## [PROVIDED PASSAGE]
*** Begin section ***

The Montana House on Tuesday approved a
bill that would repeal a gay protections law in Missoula, the state's
second largest city.
Republican Representative Kristin
Hansen's bill cleared a key House panel on Monday.
If approved, the measure would
effectively overturn Missoula's 2010 ordinance banning discrimination
on the basis of sexual orientation and gender identity (transgender
protections) by prohibiting local governments from enacting
protections beyond those in the state's Human Rights Act, which does
not include sexual orientation and gender identity.
Sixty GOP members united to approve the
bill. Seven Republican members crossed the aisle to join all 32
Democrats in opposing its passage, the Missoulian reported.
The bill faces a final House vote
before heading to the Senate.
Harris Himes of the Montana Eagle Forum
told lawmakers that he opposed Missoula's ordinance for “religious
reasons,” the Billings Gazette reported.

*** End section ***

## [RECORDED INFORMATION]
*** Begin section ***

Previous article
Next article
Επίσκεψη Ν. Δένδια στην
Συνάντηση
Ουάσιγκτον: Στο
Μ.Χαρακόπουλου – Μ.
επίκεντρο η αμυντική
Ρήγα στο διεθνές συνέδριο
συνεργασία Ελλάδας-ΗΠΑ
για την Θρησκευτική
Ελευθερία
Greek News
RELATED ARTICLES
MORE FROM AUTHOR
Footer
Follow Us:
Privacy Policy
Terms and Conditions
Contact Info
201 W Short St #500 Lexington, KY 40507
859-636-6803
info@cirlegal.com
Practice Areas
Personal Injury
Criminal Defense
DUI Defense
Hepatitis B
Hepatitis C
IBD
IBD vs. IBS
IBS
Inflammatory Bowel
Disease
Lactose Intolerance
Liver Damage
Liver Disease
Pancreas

*** End section ***
*** Begin section ***

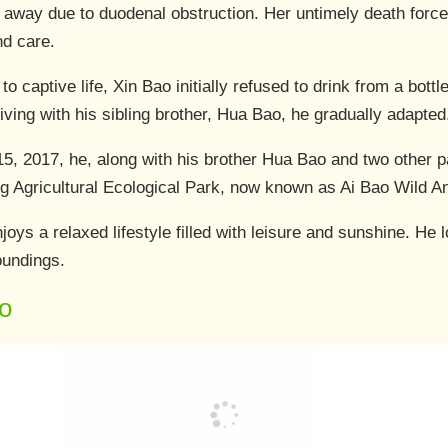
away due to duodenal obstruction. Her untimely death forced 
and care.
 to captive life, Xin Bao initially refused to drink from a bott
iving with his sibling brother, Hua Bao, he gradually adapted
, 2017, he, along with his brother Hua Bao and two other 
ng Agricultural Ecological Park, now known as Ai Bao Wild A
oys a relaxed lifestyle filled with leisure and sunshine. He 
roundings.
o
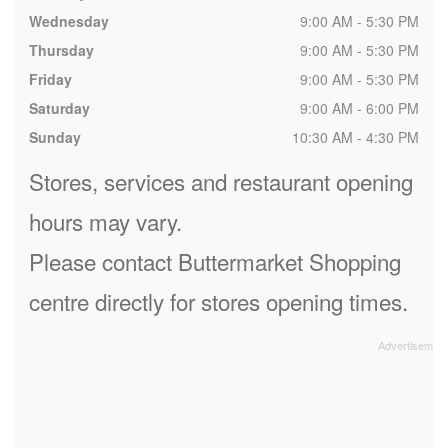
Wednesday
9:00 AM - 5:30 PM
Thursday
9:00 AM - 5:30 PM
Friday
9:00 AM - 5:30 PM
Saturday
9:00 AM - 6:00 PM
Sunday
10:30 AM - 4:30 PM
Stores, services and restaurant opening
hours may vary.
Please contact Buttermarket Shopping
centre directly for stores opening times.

*** End section ***

## [TASK DIRECTIONS]
According to the news report on the Montana House bill, how would the measure effectively overturn Missoula's 2010 ordinance? Answer in one to three sentences.

## [TASK SOLUTION]
The bill would bar local governments from enacting protections beyond those in the state's Human Rights Act. Because that act does not include sexual orientation and gender identity, Missoula's ordinance banning discrimination on those grounds would effectively be overturned.